The Boatman’s Daughter begins with an epigraph, taken from line two hundred and forty-three of The Tempest. If what’s past is truly prologue, then Shakespeare’s play undoubtedly proves to be the genesis of Andy Davidson’s second novel. But displaced to the bayous of the Deep South, with a gloss of supernatural horror, this tale of power and betrayal undergoes its own transformation, a mutation that seems less the work of charms and baseless visions than of some rough, unhallowed magic.

Miranda Crabtree lives her life in the shadow of those who came before – from the mad preacher for whom she ferries illegal contraband, to her father, whose death hangs heavy on his daughter’s heart and memory as she undertakes the work that was once his, paying the debts that others have accrued over time. Her only joy comes in protecting an illicit, secret child hidden from the preacher and his followers, with the help of the witch Iskra. But as the bayou begins to shed its secrets, and the preacher tells Miranda that she will soon be undertaking her final run, multiple forces begin to close in on the life she, Iskra, and Littlefish have built together, including the grotesque figure of Charlie Riddle and a darker, even more sinister force beyond even the grasp of the preacher Billy Cotton and his band of followers. At the eye of the storm, Miranda must make a choice between her past and her future, between the devils she knows and the ones who bide their time in the bewitched depths of the bayou.
From the start, Davidson’s prose stands out for its eerie, dreamlike qualities. Much careful attention is given to building up a wild, almost apocalyptic landscape in which nature has begun its process of reclaiming much of the land. Thus the characters are situated, if not quite on a magical island, then within an environment that seems equally alienated from the modern world, if not more so. As an overwhelming, yet entirely apathetic force within the narrative, Davidson’s evocations of the natural world strengthen the story’s ties to its Shakespearean predecessor as well as drawing out its darker, more menacing aspects and contributing to the richly conjured setting of the southern marshlands.

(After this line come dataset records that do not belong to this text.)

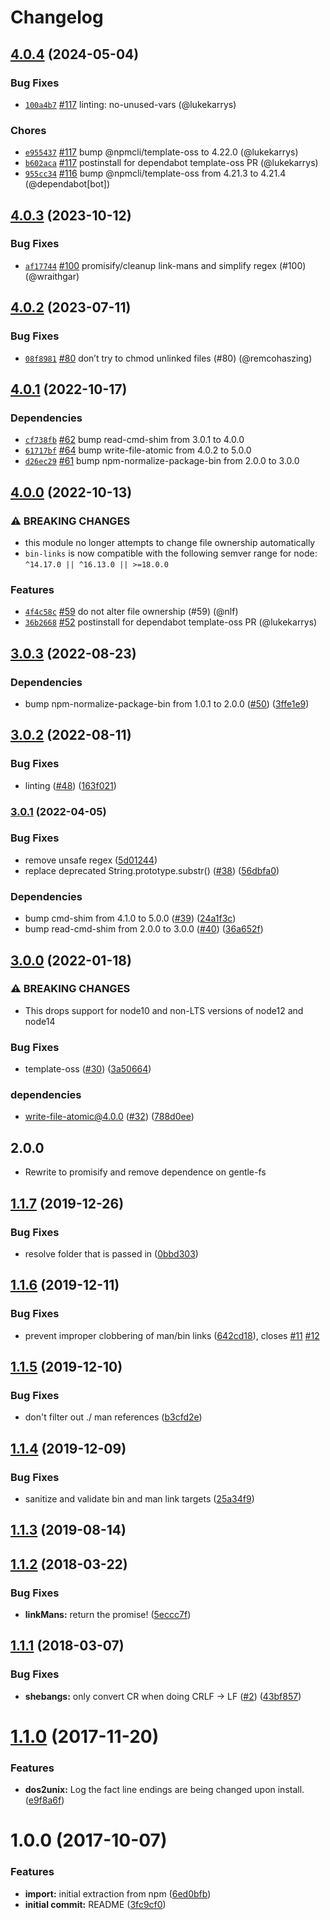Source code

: # Changelog

## [4.0.4](https://github.com/npm/bin-links/compare/v4.0.3...v4.0.4) (2024-05-04)

### Bug Fixes

* [`100a4b7`](https://github.com/npm/bin-links/commit/100a4b73111065aebc5284f5f7060c9665c4279a) [#117](https://github.com/npm/bin-links/pull/117) linting: no-unused-vars (@lukekarrys)

### Chores

* [`e955437`](https://github.com/npm/bin-links/commit/e955437eef356ea8edb344448086a23a8fe38f03) [#117](https://github.com/npm/bin-links/pull/117) bump @npmcli/template-oss to 4.22.0 (@lukekarrys)
* [`b602aca`](https://github.com/npm/bin-links/commit/b602acab28889793a96b06dedc1c66d225223999) [#117](https://github.com/npm/bin-links/pull/117) postinstall for dependabot template-oss PR (@lukekarrys)
* [`955cc34`](https://github.com/npm/bin-links/commit/955cc3407ddcb579ef8da2d4247103c68972fb52) [#116](https://github.com/npm/bin-links/pull/116) bump @npmcli/template-oss from 4.21.3 to 4.21.4 (@dependabot[bot])

## [4.0.3](https://github.com/npm/bin-links/compare/v4.0.2...v4.0.3) (2023-10-12)

### Bug Fixes

* [`af17744`](https://github.com/npm/bin-links/commit/af1774455f0dc342840ebe6b8dd5ee946dcda5e2) [#100](https://github.com/npm/bin-links/pull/100) promisify/cleanup link-mans and simplify regex (#100) (@wraithgar)

## [4.0.2](https://github.com/npm/bin-links/compare/v4.0.1...v4.0.2) (2023-07-11)

### Bug Fixes

* [`08f8981`](https://github.com/npm/bin-links/commit/08f898114accd24f70714a6a5b253cc93f91e509) [#80](https://github.com/npm/bin-links/pull/80) don’t try to chmod unlinked files (#80) (@remcohaszing)

## [4.0.1](https://github.com/npm/bin-links/compare/v4.0.0...v4.0.1) (2022-10-17)

### Dependencies

* [`cf738fb`](https://github.com/npm/bin-links/commit/cf738fb3ec95539fe7c81f2508ba34f4662e9bc2) [#62](https://github.com/npm/bin-links/pull/62) bump read-cmd-shim from 3.0.1 to 4.0.0
* [`61717bf`](https://github.com/npm/bin-links/commit/61717bfe2f56b71b68febcc10980462b7dac72a0) [#64](https://github.com/npm/bin-links/pull/64) bump write-file-atomic from 4.0.2 to 5.0.0
* [`d26ec29`](https://github.com/npm/bin-links/commit/d26ec2945571fc7f9b27416c0f8de201d0ca0df9) [#61](https://github.com/npm/bin-links/pull/61) bump npm-normalize-package-bin from 2.0.0 to 3.0.0

## [4.0.0](https://github.com/npm/bin-links/compare/v3.0.3...v4.0.0) (2022-10-13)

### ⚠️ BREAKING CHANGES

* this module no longer attempts to change file ownership automatically
* `bin-links` is now compatible with the following semver range for node: `^14.17.0 || ^16.13.0 || >=18.0.0`

### Features

* [`4f4c58c`](https://github.com/npm/bin-links/commit/4f4c58cd30acac8e26f76f5e0e534b94f0e353db) [#59](https://github.com/npm/bin-links/pull/59) do not alter file ownership (#59) (@nlf)
* [`36b2668`](https://github.com/npm/bin-links/commit/36b2668aad3495f256b392b2ba9dd41487e72b41) [#52](https://github.com/npm/bin-links/pull/52) postinstall for dependabot template-oss PR (@lukekarrys)

## [3.0.3](https://github.com/npm/bin-links/compare/v3.0.2...v3.0.3) (2022-08-23)


### Dependencies

* bump npm-normalize-package-bin from 1.0.1 to 2.0.0 ([#50](https://github.com/npm/bin-links/issues/50)) ([3ffe1e9](https://github.com/npm/bin-links/commit/3ffe1e9192575bebaf5ec0860fa2f90ca03ba3fe))

## [3.0.2](https://github.com/npm/bin-links/compare/v3.0.1...v3.0.2) (2022-08-11)


### Bug Fixes

* linting ([#48](https://github.com/npm/bin-links/issues/48)) ([163f021](https://github.com/npm/bin-links/commit/163f021115b7d724759ab7bdd878aabc2b5a94dd))

### [3.0.1](https://github.com/npm/bin-links/compare/v3.0.0...v3.0.1) (2022-04-05)


### Bug Fixes

* remove unsafe regex ([5d01244](https://github.com/npm/bin-links/commit/5d01244a178488b3e110b967a81e5c2349316bb3))
* replace deprecated String.prototype.substr() ([#38](https://github.com/npm/bin-links/issues/38)) ([56dbfa0](https://github.com/npm/bin-links/commit/56dbfa06ee1efc9224fa7e8b8cab71643feff664))


### Dependencies

* bump cmd-shim from 4.1.0 to 5.0.0 ([#39](https://github.com/npm/bin-links/issues/39)) ([24a1f3c](https://github.com/npm/bin-links/commit/24a1f3cfb5b98a9e58ff59c0627877a20762a7ed))
* bump read-cmd-shim from 2.0.0 to 3.0.0 ([#40](https://github.com/npm/bin-links/issues/40)) ([36a652f](https://github.com/npm/bin-links/commit/36a652f50c09c88447893305a8ed9ec2c2f27b85))

## [3.0.0](https://www.github.com/npm/bin-links/compare/v2.3.0...v3.0.0) (2022-01-18)


### ⚠ BREAKING CHANGES

* This drops support for node10 and non-LTS versions of node12 and node14

### Bug Fixes

* template-oss ([#30](https://www.github.com/npm/bin-links/issues/30)) ([3a50664](https://www.github.com/npm/bin-links/commit/3a5066464dc3497be7aaa39a19444494c41bc9a9))


### dependencies

* write-file-atomic@4.0.0 ([#32](https://www.github.com/npm/bin-links/issues/32)) ([788d0ee](https://www.github.com/npm/bin-links/commit/788d0ee94841b20651d300acb4b1ca607192efcd))

## 2.0.0

* Rewrite to promisify and remove dependence on gentle-fs

<a name="1.1.7"></a>
## [1.1.7](https://github.com/npm/bin-links/compare/v1.1.6...v1.1.7) (2019-12-26)


### Bug Fixes

* resolve folder that is passed in ([0bbd303](https://github.com/npm/bin-links/commit/0bbd303))



<a name="1.1.6"></a>
## [1.1.6](https://github.com/npm/bin-links/compare/v1.1.5...v1.1.6) (2019-12-11)


### Bug Fixes

* prevent improper clobbering of man/bin links ([642cd18](https://github.com/npm/bin-links/commit/642cd18)), closes [#11](https://github.com/npm/bin-links/issues/11) [#12](https://github.com/npm/bin-links/issues/12)



<a name="1.1.5"></a>
## [1.1.5](https://github.com/npm/bin-links/compare/v1.1.4...v1.1.5) (2019-12-10)


### Bug Fixes

* don't filter out ./ man references ([b3cfd2e](https://github.com/npm/bin-links/commit/b3cfd2e))



<a name="1.1.4"></a>
## [1.1.4](https://github.com/npm/bin-links/compare/v1.1.3...v1.1.4) (2019-12-09)


### Bug Fixes

* sanitize and validate bin and man link targets ([25a34f9](https://github.com/npm/bin-links/commit/25a34f9))



<a name="1.1.3"></a>
## [1.1.3](https://github.com/npm/bin-links/compare/v1.1.2...v1.1.3) (2019-08-14)



<a name="1.1.2"></a>
## [1.1.2](https://github.com/npm/bin-links/compare/v1.1.1...v1.1.2) (2018-03-22)


### Bug Fixes

* **linkMans:** return the promise! ([5eccc7f](https://github.com/npm/bin-links/commit/5eccc7f))



<a name="1.1.1"></a>
## [1.1.1](https://github.com/npm/bin-links/compare/v1.1.0...v1.1.1) (2018-03-07)


### Bug Fixes

* **shebangs:** only convert CR when doing CRLF -> LF ([#2](https://github.com/npm/bin-links/issues/2)) ([43bf857](https://github.com/npm/bin-links/commit/43bf857))



<a name="1.1.0"></a>
# [1.1.0](https://github.com/npm/bin-links/compare/v1.0.0...v1.1.0) (2017-11-20)


### Features

* **dos2unix:** Log the fact line endings are being changed upon install. ([e9f8a6f](https://github.com/npm/bin-links/commit/e9f8a6f))



<a name="1.0.0"></a>
# 1.0.0 (2017-10-07)


### Features

* **import:** initial extraction from npm ([6ed0bfb](https://github.com/npm/bin-links/commit/6ed0bfb))
* **initial commit:** README ([3fc9cf0](https://github.com/npm/bin-links/commit/3fc9cf0))
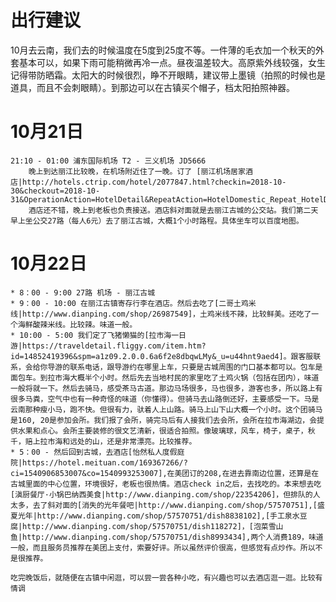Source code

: 
# 出行建议
10月去云南，我们去的时候温度在5度到25度不等。一件薄的毛衣加一个秋天的外套基本可以，如果下雨可能稍微再冷一点。昼夜温差较大。高原紫外线较强，女生记得带防晒霜。太阳大的时候很烈，睁不开眼睛，建议带上墨镜（拍照的时候也是道具，而且不会刺眼睛）。到那边可以在古镇买个帽子，档太阳拍照神器。

# 10月21日
    21:10 - 01:00 浦东国际机场 T2 - 三义机场 JD5666
        晚上到达丽江比较晚，在机场附近住了一晚。订了 [丽江机场居家酒店|http://hotels.ctrip.com/hotel/2077847.html?checkin=2018-10-30&checkout=2018-10-31&OperationAction=HotelDetail&RepeatAction=HotelDomestic_Repeat_HotelDetail]
        酒店还不错，晚上到老板也负责接送。酒店斜对面就是去丽江古城的公交站。我们第二天早上坐公交27路（每人6元）去了丽江古城，大概1个小时路程。具体坐车可以百度地图。

# 10月22日
    * 8：00 - 9:00 27路 机场 - 丽江古城
    * 9：00 - 10:00 在丽江古镇寄存行李在酒店。然后去吃了[二哥土鸡米线|http://www.dianping.com/shop/26987549]，土鸡米线不辣，比较鲜美。还吃了一个海鲜酸辣米线。比较辣。味道一般。
    * 10:00 - 5:00 我们定了飞猪懒猫的[拉市海一日游|https://traveldetail.fliggy.com/item.htm?id=14852419396&spm=a1z09.2.0.0.6a6f2e8dbqwLMy&_u=u44hnt9aed4]。跟客服联系，会给你导游的联系电话，跟导游约在哪里上车，只要是古城周围的门口基本都可以。包车是面包车。到拉市海大概半个小时。然后先去当地村民的家里吃了土鸡火锅（包括在团内），味道一般将就一下。然后去骑马，感受茶马古道。那边马场很多，马也很多，游客也多，所以路上有很多马粪，空气中也有一种奇怪的味道（你懂得）。但骑马去山路倒还好，主要感受一下。马是云南那种瘦小马，跑不快。但很有力，驮着人上山路。骑马上山下山大概一个小时。这个团骑马是160, 20是参加会所。我们报了会所，骑完马后有人接我们去会所，会所在拉市海湖边，会提供水果和点心。会所主要装修的很文艺清新，很适合拍照。像玻璃球，风车，椅子，桌子，秋千，赔上拉市海和远处的山，还是非常漂亮。比较推荐。
    * 5：00 - 然后回到古城，去酒店[怡然私人度假庭院|https://hotel.meituan.com/169367266/?ci=1540906853007&co=1540993253007],在美团订的208,在进去靠南边位置，还算是在古城里面的中心位置，环境很好，老板也很热情。酒店check in之后，去找吃的。本来想去吃[滇厨餐厅·小锅巴纳西美食|http://www.dianping.com/shop/22354206]，但排队的人太多，去了斜对面的[消失的光年餐吧|http://www.dianping.com/shop/57570751],[盛夏光年|http://www.dianping.com/shop/57570751/dish8838102],[手工泉水豆腐|http://www.dianping.com/shop/57570751/dish118272]，[泡菜雪山鱼|http://www.dianping.com/shop/57570751/dish8993434],两个人消费189，味道一般，而且服务员推荐在美团上支付，索要好评。所以虽然评价很高，但感觉有点炒作。所以不是很推荐。

    吃完晚饭后，就随便在古镇中闲逛，可以尝一尝各种小吃，有兴趣也可以去酒店逛一逛。比较有情调
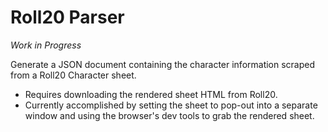 # Roll20 Parser

*Work in Progress*

Generate a JSON document containing the character information scraped from a Roll20 Character sheet.

* Requires downloading the rendered sheet HTML from Roll20.
* Currently accomplished by setting the sheet to pop-out into a separate window and using the browser's dev tools to grab the rendered sheet. 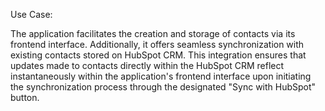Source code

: Use Case:

The application facilitates the creation and storage of contacts via its frontend interface. Additionally, it offers seamless synchronization with existing contacts stored on HubSpot CRM. This integration ensures that updates made to contacts directly within the HubSpot CRM reflect instantaneously within the application's frontend interface upon initiating the synchronization process through the designated "Sync with HubSpot" button.

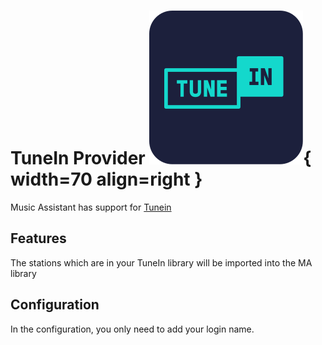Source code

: # TuneIn Provider ![Preview image](../assets/icons/tunein-icon.svg){ width=70 align=right }

Music Assistant has support for [Tunein](https://tunein.com/)

## Features

The stations which are in your TuneIn library will be imported into the MA library
 
## Configuration

In the configuration, you only need to add your login name.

Yet the overall narrative skews towards that of a supernatural thriller embellished with horror elements, a southern gothic tale adorned with anecdotes from Slavic folklore and the history of witchcraft. If there are scares to be found in these pages, they aren’t sudden or particularly shocking. Rather, they are infused into Davidson’ descriptions of the crumbling town with the Sabbath House at its heart, or implicit in the threat posed by Charlie Riddle, for example, or in the grotesque ritual magic enshrined within the mists rising from the Prosper river. The most harrowing – and gripping – scenes are those in which the mundane begins to blend morbidly with the supernatural, and in which Miranda faces these terrors alone.
To the Shakespeare reader, many of the characters will be recognisable: Miranda, Caliban, Sycorax are particularly pertinent, while the roles of Prospero, Ariel, and Antonio are parsed out differently among several characters. With characters such as Littlefish, in the role of Caliban, it feels as though their predecessors at times cast a longer shadow than the characters themselves. Although most of the players seem to exist in isolated states, with more time given to their introspections and personal perspectives than to scenes of dialogue and interaction, the dynamic between Miranda and Iskra is the most compelling, perhaps the most under-explored. But Miranda’s relationship with her father is the one that underpins much of the story, the obscure, tragic history that forms the prologue to Miranda’s own tale of growing to love and care for her adopted brother. And what makes the moments of gore and horror more poignant is this emotional underpinning, the sense of repressed grief that hangs over not only Miranda but also those around her. There’s a certain morbid nostalgia to Billy Cotton’s obsession with his dead wife’s tomb, in John Avery’s fading faith and in Iskra’s painful regrets. But if there’s one thing that runs strong throughout The Boatman’s Daughter it’s the theme of the sinister aspects of nostalgia, of old histories unearthed by the present, and the fear that our own personal histories may not always have been as we remember them.
If there are moments during The Boatman’s Daughter in which the magic sometimes feels jarringly at odds with the wider world and plot, then it’s the carefully crafted prose and the atmospheric setting that carries the story along. It may not be the future the Bard imagined for his penultimate work, but it’s one that makes for an enjoyable and surprisingly natural elaboration on the original, a thing of darkness that, like others of its kind, will insist on being acknowledged.
The Boatman’s Daughter by Andy Davidson is published by Titan Books.